----- DATASET CONTENT -----

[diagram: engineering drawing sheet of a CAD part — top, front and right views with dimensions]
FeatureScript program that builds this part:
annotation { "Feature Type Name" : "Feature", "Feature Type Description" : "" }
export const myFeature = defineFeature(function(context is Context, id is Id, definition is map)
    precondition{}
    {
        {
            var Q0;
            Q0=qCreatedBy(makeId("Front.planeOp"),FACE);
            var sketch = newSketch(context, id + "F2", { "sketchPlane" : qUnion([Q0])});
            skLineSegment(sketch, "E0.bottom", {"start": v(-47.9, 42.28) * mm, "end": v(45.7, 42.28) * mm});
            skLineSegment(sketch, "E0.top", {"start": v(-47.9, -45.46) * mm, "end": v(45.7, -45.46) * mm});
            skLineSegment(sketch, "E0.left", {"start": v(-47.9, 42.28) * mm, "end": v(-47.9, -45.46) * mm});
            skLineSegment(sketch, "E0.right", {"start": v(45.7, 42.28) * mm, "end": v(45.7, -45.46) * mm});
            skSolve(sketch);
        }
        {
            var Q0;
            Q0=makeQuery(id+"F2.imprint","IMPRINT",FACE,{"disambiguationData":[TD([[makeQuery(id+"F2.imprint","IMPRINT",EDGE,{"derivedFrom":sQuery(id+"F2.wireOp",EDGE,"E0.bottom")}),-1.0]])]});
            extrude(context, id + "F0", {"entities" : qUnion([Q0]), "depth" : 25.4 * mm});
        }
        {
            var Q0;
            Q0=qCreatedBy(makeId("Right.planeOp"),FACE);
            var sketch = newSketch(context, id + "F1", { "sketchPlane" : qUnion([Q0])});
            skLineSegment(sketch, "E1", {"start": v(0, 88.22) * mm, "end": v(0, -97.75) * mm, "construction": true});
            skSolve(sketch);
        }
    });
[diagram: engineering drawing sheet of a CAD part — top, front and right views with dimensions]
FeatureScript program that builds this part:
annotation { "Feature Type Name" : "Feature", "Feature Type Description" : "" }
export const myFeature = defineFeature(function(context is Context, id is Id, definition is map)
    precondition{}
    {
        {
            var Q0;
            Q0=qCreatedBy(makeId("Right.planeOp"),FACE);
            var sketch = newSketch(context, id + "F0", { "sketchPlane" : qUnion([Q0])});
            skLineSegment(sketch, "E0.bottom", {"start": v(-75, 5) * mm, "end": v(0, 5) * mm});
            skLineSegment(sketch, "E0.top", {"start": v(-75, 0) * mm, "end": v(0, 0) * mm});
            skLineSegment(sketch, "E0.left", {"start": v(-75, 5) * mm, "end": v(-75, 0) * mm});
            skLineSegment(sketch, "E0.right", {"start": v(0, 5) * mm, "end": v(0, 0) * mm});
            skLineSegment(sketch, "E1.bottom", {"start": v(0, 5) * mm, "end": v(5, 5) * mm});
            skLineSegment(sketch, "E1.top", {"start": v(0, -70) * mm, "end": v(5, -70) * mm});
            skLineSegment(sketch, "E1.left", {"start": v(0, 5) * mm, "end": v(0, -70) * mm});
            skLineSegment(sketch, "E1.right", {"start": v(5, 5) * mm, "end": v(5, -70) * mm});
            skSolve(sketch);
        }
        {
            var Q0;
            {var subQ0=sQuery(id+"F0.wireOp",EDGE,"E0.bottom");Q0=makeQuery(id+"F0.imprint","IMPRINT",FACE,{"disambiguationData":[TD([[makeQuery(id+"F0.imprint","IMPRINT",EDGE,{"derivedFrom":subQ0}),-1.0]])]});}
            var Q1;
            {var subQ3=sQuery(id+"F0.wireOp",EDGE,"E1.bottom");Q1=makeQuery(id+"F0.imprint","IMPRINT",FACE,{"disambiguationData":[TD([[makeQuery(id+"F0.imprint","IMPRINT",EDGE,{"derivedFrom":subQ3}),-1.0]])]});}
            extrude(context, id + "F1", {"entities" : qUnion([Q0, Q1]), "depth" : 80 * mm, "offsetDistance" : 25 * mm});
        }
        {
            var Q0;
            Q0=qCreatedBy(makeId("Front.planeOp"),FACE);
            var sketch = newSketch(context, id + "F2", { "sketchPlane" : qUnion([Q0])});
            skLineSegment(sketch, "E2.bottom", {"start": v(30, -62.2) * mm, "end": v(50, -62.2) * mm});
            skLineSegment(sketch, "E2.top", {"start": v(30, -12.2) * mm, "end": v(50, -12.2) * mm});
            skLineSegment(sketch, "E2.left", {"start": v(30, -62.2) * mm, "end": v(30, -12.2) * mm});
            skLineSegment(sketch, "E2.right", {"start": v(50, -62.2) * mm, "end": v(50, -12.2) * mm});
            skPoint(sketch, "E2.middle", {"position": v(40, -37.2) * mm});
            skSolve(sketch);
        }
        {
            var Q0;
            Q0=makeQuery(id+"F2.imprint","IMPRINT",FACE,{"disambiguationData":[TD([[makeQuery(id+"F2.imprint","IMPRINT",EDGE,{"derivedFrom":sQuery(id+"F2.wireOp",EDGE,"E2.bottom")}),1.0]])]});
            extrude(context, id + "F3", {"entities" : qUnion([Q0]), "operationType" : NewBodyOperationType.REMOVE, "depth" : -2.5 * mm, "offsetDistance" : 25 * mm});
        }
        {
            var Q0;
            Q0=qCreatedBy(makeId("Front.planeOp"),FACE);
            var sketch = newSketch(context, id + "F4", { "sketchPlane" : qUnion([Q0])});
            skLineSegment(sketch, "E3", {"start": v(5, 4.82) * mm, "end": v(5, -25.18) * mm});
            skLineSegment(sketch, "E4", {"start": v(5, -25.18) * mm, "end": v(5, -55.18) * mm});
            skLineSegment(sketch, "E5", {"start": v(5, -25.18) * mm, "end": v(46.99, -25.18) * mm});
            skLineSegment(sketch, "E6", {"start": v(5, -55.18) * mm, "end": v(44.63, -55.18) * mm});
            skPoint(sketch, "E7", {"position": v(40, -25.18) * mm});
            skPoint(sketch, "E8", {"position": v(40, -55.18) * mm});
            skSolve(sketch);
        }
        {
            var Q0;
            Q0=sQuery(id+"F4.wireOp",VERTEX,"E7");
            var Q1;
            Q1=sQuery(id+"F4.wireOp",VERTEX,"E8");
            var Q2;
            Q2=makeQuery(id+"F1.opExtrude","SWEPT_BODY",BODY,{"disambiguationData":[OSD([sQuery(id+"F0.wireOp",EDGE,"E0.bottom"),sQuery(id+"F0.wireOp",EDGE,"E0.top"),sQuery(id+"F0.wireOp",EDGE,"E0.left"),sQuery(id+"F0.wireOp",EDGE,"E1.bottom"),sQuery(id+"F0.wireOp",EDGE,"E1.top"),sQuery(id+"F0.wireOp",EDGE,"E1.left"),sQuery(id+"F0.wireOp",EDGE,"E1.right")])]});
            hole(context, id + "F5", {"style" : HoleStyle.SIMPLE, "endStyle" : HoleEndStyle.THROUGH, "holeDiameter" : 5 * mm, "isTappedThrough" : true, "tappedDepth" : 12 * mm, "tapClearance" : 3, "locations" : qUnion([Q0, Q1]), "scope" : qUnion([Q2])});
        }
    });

-----

■ **TASK TO COMPLETE**:
Please show every line of the material above that contains the string "VERTEX", copying each one in full.

■ **EXPECTED ANSWER**:
            Q0=sQuery(id+"F4.wireOp",VERTEX,"E7");
            Q1=sQuery(id+"F4.wireOp",VERTEX,"E8");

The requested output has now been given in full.